***** Data provided *****

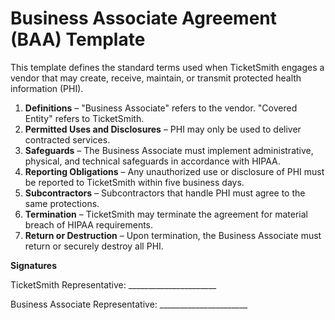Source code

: # Business Associate Agreement (BAA) Template

This template defines the standard terms used when TicketSmith engages a vendor that may create, receive, maintain, or transmit protected health information (PHI).

1. **Definitions** – "Business Associate" refers to the vendor. "Covered Entity" refers to TicketSmith.
2. **Permitted Uses and Disclosures** – PHI may only be used to deliver contracted services.
3. **Safeguards** – The Business Associate must implement administrative, physical, and technical safeguards in accordance with HIPAA.
4. **Reporting Obligations** – Any unauthorized use or disclosure of PHI must be reported to TicketSmith within five business days.
5. **Subcontractors** – Subcontractors that handle PHI must agree to the same protections.
6. **Termination** – TicketSmith may terminate the agreement for material breach of HIPAA requirements.
7. **Return or Destruction** – Upon termination, the Business Associate must return or securely destroy all PHI.

**Signatures**

TicketSmith Representative: ______________________

Business Associate Representative: ______________________
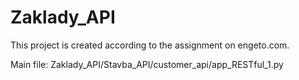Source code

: # Zaklady_API

This project is created according to the assignment on engeto.com.

Main file: Zaklady_API/Stavba_API/customer_api/app_RESTful_1.py
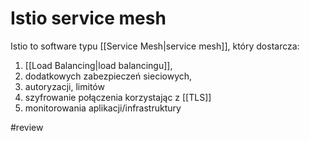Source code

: # Istio service mesh

Istio to software typu [[Service Mesh|service mesh]], który dostarcza:
1. [[Load Balancing|load balancingu]],
2. dodatkowych zabezpieczeń sieciowych,
3. autoryzacji, limitów
4. szyfrowanie połączenia korzystając z [[TLS]]
5. monitorowania aplikacji/infrastruktury

#review 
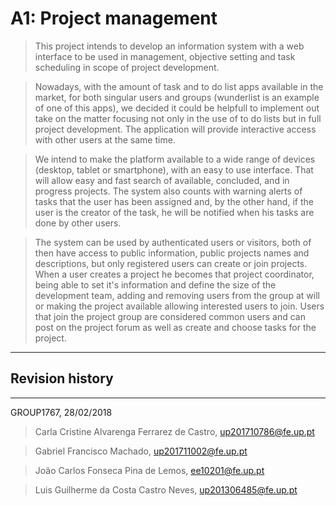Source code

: # A1: Project management

> This project intends to develop an information system with a web interface to be used in management, objective setting and task scheduling  in scope of project development.

> Nowadays, with the amount of task and to do list apps available in the market, for both singular users and groups (wunderlist is an example of one of this apps), we decided it could be helpfull to implement out take on the matter focusing not only in the use of to do lists but in full project development. The application will provide interactive access with other users at the same time.

> We intend to make the platform available to a wide range of devices (desktop, tablet or smartphone), with an easy to use interface. That will allow easy and fast search of available, concluded, and in progress projects. The system also counts with warning alerts of tasks that the user has been assigned and, by the other hand, if the user is the creator of the task, he will be notified when his tasks are done by other users.

> The system can be used by authenticated users or visitors, both of then have access to public information, public projects names and descriptions, but only registered users can create or join projects. When a user creates a project he becomes that project coordinator, being able to set it's information and define the size of the development team, adding and removing users from the group at will or making the project available allowing interested users to join. Users that join the project group are considered common users and can post on the project forum as well as create and choose tasks for the project.
 
***

## Revision history

***

GROUP1767, 28/02/2018
 
> Carla Cristine Alvarenga Ferrarez de Castro, up201710786@fe.up.pt

> Gabriel Francisco Machado, up201711002@fe.up.pt
 
> João Carlos Fonseca Pina de Lemos, ee10201@fe.up.pt

> Luis Guilherme da Costa Castro Neves, up201306485@fe.up.pt
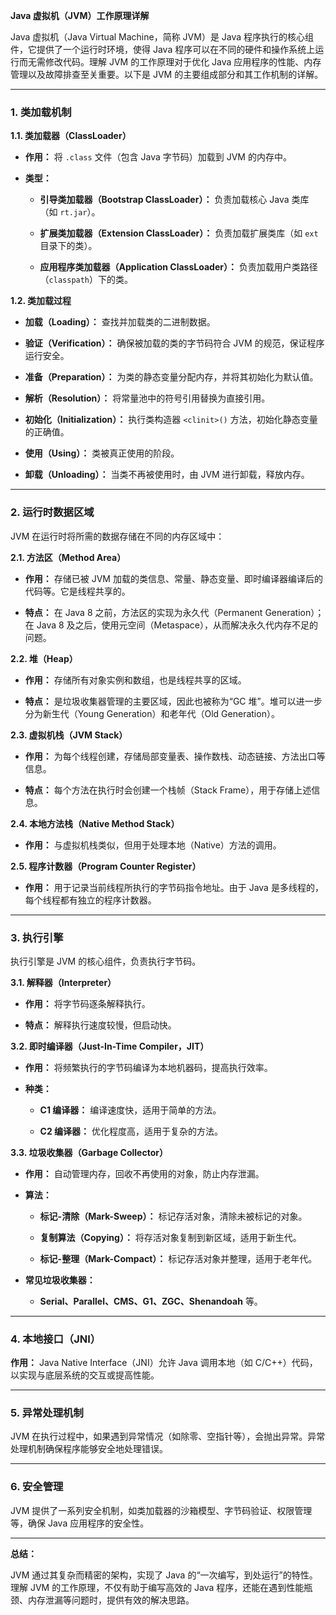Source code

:**Java 虚拟机（JVM）工作原理详解**

Java 虚拟机（Java Virtual Machine，简称 JVM）是 Java 程序执行的核心组件，它提供了一个运行时环境，使得 Java 程序可以在不同的硬件和操作系统上运行而无需修改代码。理解 JVM 的工作原理对于优化 Java 应用程序的性能、内存管理以及故障排查至关重要。以下是 JVM 的主要组成部分和其工作机制的详解。

---

### 1. **类加载机制**

**1.1. 类加载器（ClassLoader）**

- **作用：** 将 `.class` 文件（包含 Java 字节码）加载到 JVM 的内存中。
  
- **类型：**
  
  - **引导类加载器（Bootstrap ClassLoader）：** 负责加载核心 Java 类库（如 `rt.jar`）。
  
  - **扩展类加载器（Extension ClassLoader）：** 负责加载扩展类库（如 `ext` 目录下的类）。
  
  - **应用程序类加载器（Application ClassLoader）：** 负责加载用户类路径（`classpath`）下的类。

**1.2. 类加载过程**

- **加载（Loading）：** 查找并加载类的二进制数据。
  
- **验证（Verification）：** 确保被加载的类的字节码符合 JVM 的规范，保证程序运行安全。
  
- **准备（Preparation）：** 为类的静态变量分配内存，并将其初始化为默认值。
  
- **解析（Resolution）：** 将常量池中的符号引用替换为直接引用。
  
- **初始化（Initialization）：** 执行类构造器 `<clinit>()` 方法，初始化静态变量的正确值。
  
- **使用（Using）：** 类被真正使用的阶段。
  
- **卸载（Unloading）：** 当类不再被使用时，由 JVM 进行卸载，释放内存。

---

### 2. **运行时数据区域**

JVM 在运行时将所需的数据存储在不同的内存区域中：

**2.1. 方法区（Method Area）**

- **作用：** 存储已被 JVM 加载的类信息、常量、静态变量、即时编译器编译后的代码等。它是线程共享的。

- **特点：** 在 Java 8 之前，方法区的实现为永久代（Permanent Generation）；在 Java 8 及之后，使用元空间（Metaspace），从而解决永久代内存不足的问题。

**2.2. 堆（Heap）**

- **作用：** 存储所有对象实例和数组，也是线程共享的区域。

- **特点：** 是垃圾收集器管理的主要区域，因此也被称为“GC 堆”。堆可以进一步分为新生代（Young Generation）和老年代（Old Generation）。

**2.3. 虚拟机栈（JVM Stack）**

- **作用：** 为每个线程创建，存储局部变量表、操作数栈、动态链接、方法出口等信息。

- **特点：** 每个方法在执行时会创建一个栈帧（Stack Frame），用于存储上述信息。

**2.4. 本地方法栈（Native Method Stack）**

- **作用：** 与虚拟机栈类似，但用于处理本地（Native）方法的调用。

**2.5. 程序计数器（Program Counter Register）**

- **作用：** 用于记录当前线程所执行的字节码指令地址。由于 Java 是多线程的，每个线程都有独立的程序计数器。

---

### 3. **执行引擎**

执行引擎是 JVM 的核心组件，负责执行字节码。

**3.1. 解释器（Interpreter）**

- **作用：** 将字节码逐条解释执行。

- **特点：** 解释执行速度较慢，但启动快。

**3.2. 即时编译器（Just-In-Time Compiler，JIT）**

- **作用：** 将频繁执行的字节码编译为本地机器码，提高执行效率。

- **种类：**
  
  - **C1 编译器：** 编译速度快，适用于简单的方法。
  
  - **C2 编译器：** 优化程度高，适用于复杂的方法。

**3.3. 垃圾收集器（Garbage Collector）**

- **作用：** 自动管理内存，回收不再使用的对象，防止内存泄漏。

- **算法：**
  
  - **标记-清除（Mark-Sweep）：** 标记存活对象，清除未被标记的对象。
  
  - **复制算法（Copying）：** 将存活对象复制到新区域，适用于新生代。
  
  - **标记-整理（Mark-Compact）：** 标记存活对象并整理，适用于老年代。

- **常见垃圾收集器：**
  
  - **Serial、Parallel、CMS、G1、ZGC、Shenandoah** 等。

---

### 4. **本地接口（JNI）**

**作用：** Java Native Interface（JNI）允许 Java 调用本地（如 C/C++）代码，以实现与底层系统的交互或提高性能。

---

### 5. **异常处理机制**

JVM 在执行过程中，如果遇到异常情况（如除零、空指针等），会抛出异常。异常处理机制确保程序能够安全地处理错误。

---

### 6. **安全管理**

JVM 提供了一系列安全机制，如类加载器的沙箱模型、字节码验证、权限管理等，确保 Java 应用程序的安全性。

---

**总结：**

JVM 通过其复杂而精密的架构，实现了 Java 的“一次编写，到处运行”的特性。理解 JVM 的工作原理，不仅有助于编写高效的 Java 程序，还能在遇到性能瓶颈、内存泄漏等问题时，提供有效的解决思路。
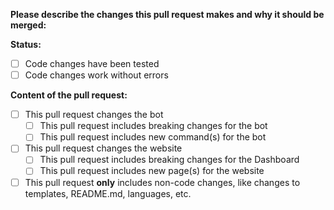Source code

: **Please describe the changes this pull request makes and why it should be merged:**


**Status:**

- [ ] Code changes have been tested
- [ ] Code changes work without errors

**Content of the pull request:**  

- [ ] This pull request changes the bot
  - [ ] This pull request includes breaking changes for the bot
  - [ ] This pull request includes new command(s) for the bot

- [ ] This pull request changes the website
  - [ ] This pull request includes breaking changes for the Dashboard
  - [ ] This pull request includes new page(s) for the website

- [ ] This pull request **only** includes non-code changes, like changes to templates, README.md, languages, etc.
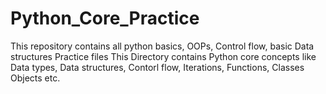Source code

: # Python_Core_Practice
This repository contains all python basics, OOPs, Control flow, basic Data structures Practice files
This Directory contains Python core concepts like Data types, Data structures, Contorl flow, Iterations, Functions, Classes Objects etc.
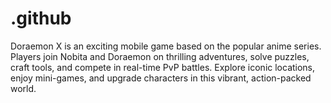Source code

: # .github
Doraemon X is an exciting mobile game based on the popular anime series. Players join Nobita and Doraemon on thrilling adventures, solve puzzles, craft tools, and compete in real-time PvP battles. Explore iconic locations, enjoy mini-games, and upgrade characters in this vibrant, action-packed world.
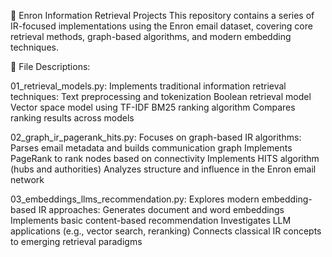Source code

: 📁 Enron Information Retrieval Projects
  This repository contains a series of IR-focused implementations using the Enron email dataset, covering core retrieval methods, graph-based algorithms, and modern embedding techniques.

📄 File Descriptions:

01_retrieval_models.py:
  Implements traditional information retrieval techniques:
    Text preprocessing and tokenization
    Boolean retrieval model
    Vector space model using TF-IDF
    BM25 ranking algorithm
    Compares ranking results across models

02_graph_ir_pagerank_hits.py:
  Focuses on graph-based IR algorithms:
    Parses email metadata and builds communication graph
    Implements PageRank to rank nodes based on connectivity
    Implements HITS algorithm (hubs and authorities)
    Analyzes structure and influence in the Enron email network

03_embeddings_llms_recommendation.py:
  Explores modern embedding-based IR approaches:
    Generates document and word embeddings
    Implements basic content-based recommendation
    Investigates LLM applications (e.g., vector search, reranking)
    Connects classical IR concepts to emerging retrieval paradigms
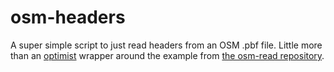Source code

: # osm-headers

A super simple script to just read headers from an OSM .pbf file. Little more than an [optimist]() wrapper around the example from [the osm-read repository](https://github.com/marook/osm-read).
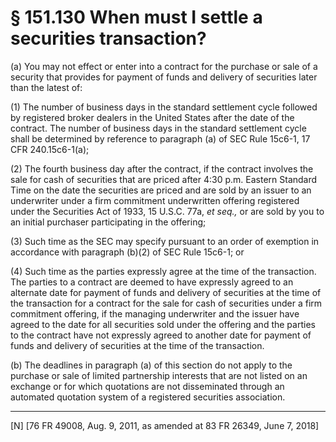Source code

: # § 151.130   When must I settle a securities transaction?

(a) You may not effect or enter into a contract for the purchase or sale of a security that provides for payment of funds and delivery of securities later than the latest of:


(1) The number of business days in the standard settlement cycle followed by registered broker dealers in the United States after the date of the contract. The number of business days in the standard settlement cycle shall be determined by reference to paragraph (a) of SEC Rule 15c6-1, 17 CFR 240.15c6-1(a);


(2) The fourth business day after the contract, if the contract involves the sale for cash of securities that are priced after 4:30 p.m. Eastern Standard Time on the date the securities are priced and are sold by an issuer to an underwriter under a firm commitment underwritten offering registered under the Securities Act of 1933, 15 U.S.C. 77a, *et seq.,* or are sold by you to an initial purchaser participating in the offering;


(3) Such time as the SEC may specify pursuant to an order of exemption in accordance with paragraph (b)(2) of SEC Rule 15c6-1; or


(4) Such time as the parties expressly agree at the time of the transaction. The parties to a contract are deemed to have expressly agreed to an alternate date for payment of funds and delivery of securities at the time of the transaction for a contract for the sale for cash of securities under a firm commitment offering, if the managing underwriter and the issuer have agreed to the date for all securities sold under the offering and the parties to the contract have not expressly agreed to another date for payment of funds and delivery of securities at the time of the transaction.


(b) The deadlines in paragraph (a) of this section do not apply to the purchase or sale of limited partnership interests that are not listed on an exchange or for which quotations are not disseminated through an automated quotation system of a registered securities association.



---

[N] [76 FR 49008, Aug. 9, 2011, as amended at 83 FR 26349, June 7, 2018]




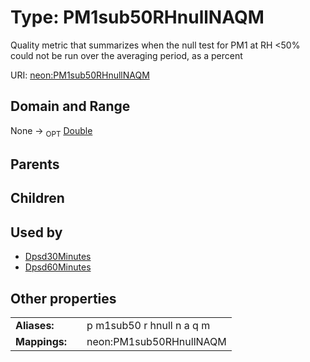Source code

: 
# Type: PM1sub50RHnullNAQM


Quality metric that summarizes when the null test for PM1 at RH <50% could not be run over the averaging period, as a percent

URI: [neon:PM1sub50RHnullNAQM](https://data.neonscience.org/PM1sub50RHnullNAQM)


## Domain and Range

None ->  <sub>OPT</sub> [Double](types/Double.md)

## Parents


## Children


## Used by

 * [Dpsd30Minutes](Dpsd30Minutes.md)
 * [Dpsd60Minutes](Dpsd60Minutes.md)

## Other properties

|  |  |  |
| --- | --- | --- |
| **Aliases:** | | p m1sub50 r hnull n a q m |
| **Mappings:** | | neon:PM1sub50RHnullNAQM |

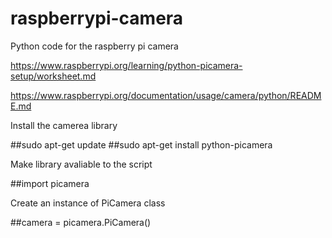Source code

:# raspberrypi-camera
Python code for the raspberry pi camera

https://www.raspberrypi.org/learning/python-picamera-setup/worksheet.md

https://www.raspberrypi.org/documentation/usage/camera/python/README.md

Install the camerea library

##sudo apt-get update
##sudo apt-get install python-picamera

Make library avaliable to the script

##import picamera

Create an instance of PiCamera class

##camera = picamera.PiCamera()
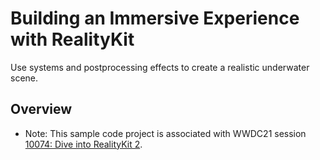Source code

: # Building an Immersive Experience with RealityKit

Use systems and postprocessing effects to create a realistic underwater scene.

## Overview

- Note: This sample code project is associated with WWDC21 session [10074: Dive into RealityKit 2](https://developer.apple.com/wwdc21/10074/).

*****

Work to complete: From the listing above, return every line that carries the string "Stack".

Solution to the exercise:
**2.3. 虚拟机栈（JVM Stack）**
- **特点：** 每个方法在执行时会创建一个栈帧（Stack Frame），用于存储上述信息。
**2.4. 本地方法栈（Native Method Stack）**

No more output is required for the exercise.